KommunikOS Kurzinterview: Tim Proll-Gerwe über die Arbeit als Pressesprecher.

Tim Proll-Gerwe, Pressesprecher der thyssenkrupp AG für Recht und Compliance, über seine Arbeit als Jurist in der Kommunikation.

KommunikOS: Herr Proll-Gerwe, Sie sind Pressesprecher von einem Unternehmen, welches so groß und vielschichtig ist, dass man wahrscheinlich nicht auch nur ansatzweise erahnen kann, was am nächsten Tag passiert oder mit welchen Fragen die Presse auftaucht. Haben Sie bei einer Anfrage schon mal Panik bekommen?
Tim Proll-Gerwe: Panik noch nie, nein. Bei kritischen Fragen steigt der Druck natürlich, weil man einerseits schnell, andererseits wahrheitsgemäß antworten möchte. Aber ich mag das. Dieser Druck führt dazu, dass ich selber auf Hochtouren laufe. Dann kann aus einer Anfrage schon mal freudiger Nervenkitzel werden.

Eigentlich sind Sie examinierter Jurist, wie kommt man da überhaupt zum Beruf des Pressesprechers?
Im Laufe meines Studiums habe ich gemerkt, dass die klassische Tätigkeit als Anwalt oder Richter nicht mein Ding ist. Mich deswegen ganz von diesem Bereich entfernen wollte ich trotzdem nicht, ich wollte zumindest etwas anderes mit dem Studium anfangen. Ich habe also meine Examen gemacht, die Referendarzeit aber dafür genutzt, Erfahrung im Journalismus zu sammeln. Das reichte von der Fußball- bis zur Rechtsberichterstattung. So kam es, dass ich im Laufe der Jahre beim Radio, beim ZDF, bei Eurosport und bei einem Jura-Fachverlag gearbeitet habe.

„Juristen neigen aus ihrer Rolle heraus eher dazu, keine oder nur wenige Informationen rauszugeben.“

Und dann haben Sie die Seiten gewechselt: vom Journalismus hin zur Kommunikation und der Pressearbeit?
So könnte man es sagen. Wobei ich bei vielen meiner heutigen Aufgaben von der Erfahrung früherer Tätigkeiten profitiere.

Das heißt? Was macht ein Pressesprecher für Recht und Compliance? Mit dieser Berufsbezeichnung sind Sie in Deutschland ja eher die Ausnahme.

_ _ _

* _AUFGABE A_: Fasse das Interview mit Tim Proll-Gerwe in zwei Sätzen zusammen.
* _AUFGABE B_: Gib aus dem Interview mit Tim Proll-Gerwe den Abschnitt wortgetreu wieder, der mit „Im Laufe meines“ beginnt und bis einschließlich „früherer Tätigkeiten profitiere.“ reicht.

* _EINTRÄGE_:
_ _ _

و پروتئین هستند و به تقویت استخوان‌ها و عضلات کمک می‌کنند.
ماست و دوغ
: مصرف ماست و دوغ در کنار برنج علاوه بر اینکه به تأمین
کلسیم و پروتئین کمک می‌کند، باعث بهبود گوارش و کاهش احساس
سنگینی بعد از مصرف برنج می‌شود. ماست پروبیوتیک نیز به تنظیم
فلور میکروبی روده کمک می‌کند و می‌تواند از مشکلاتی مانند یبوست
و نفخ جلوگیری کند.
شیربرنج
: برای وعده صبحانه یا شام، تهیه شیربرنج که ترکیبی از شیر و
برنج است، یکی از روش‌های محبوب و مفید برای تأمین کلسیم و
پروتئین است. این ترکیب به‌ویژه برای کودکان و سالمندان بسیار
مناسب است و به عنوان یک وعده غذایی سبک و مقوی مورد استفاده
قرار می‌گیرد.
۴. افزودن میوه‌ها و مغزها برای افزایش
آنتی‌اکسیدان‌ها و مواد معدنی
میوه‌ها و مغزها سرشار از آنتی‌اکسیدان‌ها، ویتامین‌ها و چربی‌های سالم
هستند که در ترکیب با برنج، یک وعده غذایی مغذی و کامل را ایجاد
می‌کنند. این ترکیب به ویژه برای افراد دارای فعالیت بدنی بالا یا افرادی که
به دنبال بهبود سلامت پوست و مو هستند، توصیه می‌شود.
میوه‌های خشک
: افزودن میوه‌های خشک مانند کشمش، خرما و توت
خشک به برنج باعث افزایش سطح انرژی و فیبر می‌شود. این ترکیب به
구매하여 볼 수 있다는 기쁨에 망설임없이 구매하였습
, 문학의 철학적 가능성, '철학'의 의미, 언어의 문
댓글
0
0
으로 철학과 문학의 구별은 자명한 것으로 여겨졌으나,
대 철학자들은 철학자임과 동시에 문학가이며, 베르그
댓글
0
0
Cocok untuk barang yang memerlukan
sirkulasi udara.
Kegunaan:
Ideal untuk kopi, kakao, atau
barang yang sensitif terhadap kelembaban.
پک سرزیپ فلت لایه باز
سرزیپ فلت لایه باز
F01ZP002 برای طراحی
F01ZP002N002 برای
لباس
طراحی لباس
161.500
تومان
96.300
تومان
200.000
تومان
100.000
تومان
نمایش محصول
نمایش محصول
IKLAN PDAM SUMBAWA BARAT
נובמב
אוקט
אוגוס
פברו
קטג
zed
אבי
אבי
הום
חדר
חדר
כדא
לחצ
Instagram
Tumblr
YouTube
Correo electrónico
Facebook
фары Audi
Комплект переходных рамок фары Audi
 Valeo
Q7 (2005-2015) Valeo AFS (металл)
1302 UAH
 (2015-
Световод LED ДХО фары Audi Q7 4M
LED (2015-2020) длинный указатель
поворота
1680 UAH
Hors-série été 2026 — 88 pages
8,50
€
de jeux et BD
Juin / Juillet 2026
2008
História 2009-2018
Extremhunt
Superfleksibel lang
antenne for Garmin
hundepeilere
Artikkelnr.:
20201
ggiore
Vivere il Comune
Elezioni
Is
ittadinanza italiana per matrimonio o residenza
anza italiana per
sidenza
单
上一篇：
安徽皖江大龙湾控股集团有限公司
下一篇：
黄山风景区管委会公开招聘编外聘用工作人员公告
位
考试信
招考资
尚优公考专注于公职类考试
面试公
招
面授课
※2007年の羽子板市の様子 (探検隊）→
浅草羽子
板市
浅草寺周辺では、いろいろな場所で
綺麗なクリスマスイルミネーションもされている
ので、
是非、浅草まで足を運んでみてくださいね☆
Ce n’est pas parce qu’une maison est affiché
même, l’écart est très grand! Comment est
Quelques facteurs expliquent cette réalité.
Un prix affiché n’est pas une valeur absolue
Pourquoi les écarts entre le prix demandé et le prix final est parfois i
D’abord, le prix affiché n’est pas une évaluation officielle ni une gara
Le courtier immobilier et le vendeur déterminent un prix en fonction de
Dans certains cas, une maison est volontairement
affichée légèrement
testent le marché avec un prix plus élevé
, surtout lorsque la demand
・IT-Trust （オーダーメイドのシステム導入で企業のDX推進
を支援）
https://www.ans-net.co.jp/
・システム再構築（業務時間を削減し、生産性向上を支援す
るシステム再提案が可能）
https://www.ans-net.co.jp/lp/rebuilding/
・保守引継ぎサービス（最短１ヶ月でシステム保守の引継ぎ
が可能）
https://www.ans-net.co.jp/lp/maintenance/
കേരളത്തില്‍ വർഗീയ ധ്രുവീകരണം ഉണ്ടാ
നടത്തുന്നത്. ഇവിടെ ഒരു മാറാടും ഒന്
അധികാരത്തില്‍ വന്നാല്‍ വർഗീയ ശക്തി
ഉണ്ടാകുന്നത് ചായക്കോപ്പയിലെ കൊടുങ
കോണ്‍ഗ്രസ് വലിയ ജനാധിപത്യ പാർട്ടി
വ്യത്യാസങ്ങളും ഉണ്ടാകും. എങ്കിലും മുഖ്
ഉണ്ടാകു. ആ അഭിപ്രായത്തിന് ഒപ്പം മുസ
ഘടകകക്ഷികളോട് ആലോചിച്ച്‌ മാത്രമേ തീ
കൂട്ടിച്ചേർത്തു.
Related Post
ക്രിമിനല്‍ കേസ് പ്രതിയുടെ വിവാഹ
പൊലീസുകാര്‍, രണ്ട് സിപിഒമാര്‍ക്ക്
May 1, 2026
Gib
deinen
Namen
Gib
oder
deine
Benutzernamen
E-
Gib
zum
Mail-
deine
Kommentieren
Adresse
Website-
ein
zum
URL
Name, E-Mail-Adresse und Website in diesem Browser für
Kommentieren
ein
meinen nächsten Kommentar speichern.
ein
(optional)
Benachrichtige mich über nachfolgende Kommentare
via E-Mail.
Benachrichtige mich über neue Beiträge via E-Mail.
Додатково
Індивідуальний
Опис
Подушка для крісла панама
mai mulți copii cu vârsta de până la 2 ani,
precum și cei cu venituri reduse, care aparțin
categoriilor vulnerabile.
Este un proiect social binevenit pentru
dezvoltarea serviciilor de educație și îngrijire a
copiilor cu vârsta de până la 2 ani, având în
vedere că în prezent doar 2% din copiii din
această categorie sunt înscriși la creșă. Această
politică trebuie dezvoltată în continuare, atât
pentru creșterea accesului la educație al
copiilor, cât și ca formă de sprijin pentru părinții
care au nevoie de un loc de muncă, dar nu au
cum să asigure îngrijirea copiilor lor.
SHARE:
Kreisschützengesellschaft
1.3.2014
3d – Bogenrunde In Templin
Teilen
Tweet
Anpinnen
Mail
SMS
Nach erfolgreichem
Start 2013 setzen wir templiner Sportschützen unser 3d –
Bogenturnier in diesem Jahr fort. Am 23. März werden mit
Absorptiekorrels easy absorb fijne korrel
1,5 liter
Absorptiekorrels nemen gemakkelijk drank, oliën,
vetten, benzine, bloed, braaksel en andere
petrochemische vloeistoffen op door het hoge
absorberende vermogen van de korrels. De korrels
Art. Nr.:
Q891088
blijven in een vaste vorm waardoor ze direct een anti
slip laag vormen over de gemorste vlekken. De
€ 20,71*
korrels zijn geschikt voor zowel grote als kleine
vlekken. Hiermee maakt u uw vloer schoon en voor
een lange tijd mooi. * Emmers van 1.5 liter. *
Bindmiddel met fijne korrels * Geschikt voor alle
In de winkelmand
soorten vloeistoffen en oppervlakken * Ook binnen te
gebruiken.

_ _ _

* _ERWARTETE AUSGABE A_: Tim Proll-Gerwe, Pressesprecher der thyssenkrupp AG für Recht und Compliance, spürt bei kritischen Presseanfragen zwar steigenden Druck, hat dabei aber noch nie Panik bekommen, sondern erlebt sie mitunter als freudigen Nervenkitzel. Als examinierter Jurist, dem die klassische Tätigkeit als Anwalt oder Richter nicht lag, sammelte er ab der Referendarzeit Erfahrung im Journalismus, unter anderem beim Radio, beim ZDF, bei Eurosport und bei einem Jura-Fachverlag, und wechselte später in die Pressearbeit.

* _ERWARTETE AUSGABE B_:
Im Laufe meines Studiums habe ich gemerkt, dass die klassische Tätigkeit als Anwalt oder Richter nicht mein Ding ist. Mich deswegen ganz von diesem Bereich entfernen wollte ich trotzdem nicht, ich wollte zumindest etwas anderes mit dem Studium anfangen. Ich habe also meine Examen gemacht, die Referendarzeit aber dafür genutzt, Erfahrung im Journalismus zu sammeln. Das reichte von der Fußball- bis zur Rechtsberichterstattung. So kam es, dass ich im Laufe der Jahre beim Radio, beim ZDF, bei Eurosport und bei einem Jura-Fachverlag gearbeitet habe.

„Juristen neigen aus ihrer Rolle heraus eher dazu, keine oder nur wenige Informationen rauszugeben.“

Und dann haben Sie die Seiten gewechselt: vom Journalismus hin zur Kommunikation und der Pressearbeit?
So könnte man es sagen. Wobei ich bei vielen meiner heutigen Aufgaben von der Erfahrung früherer Tätigkeiten profitiere.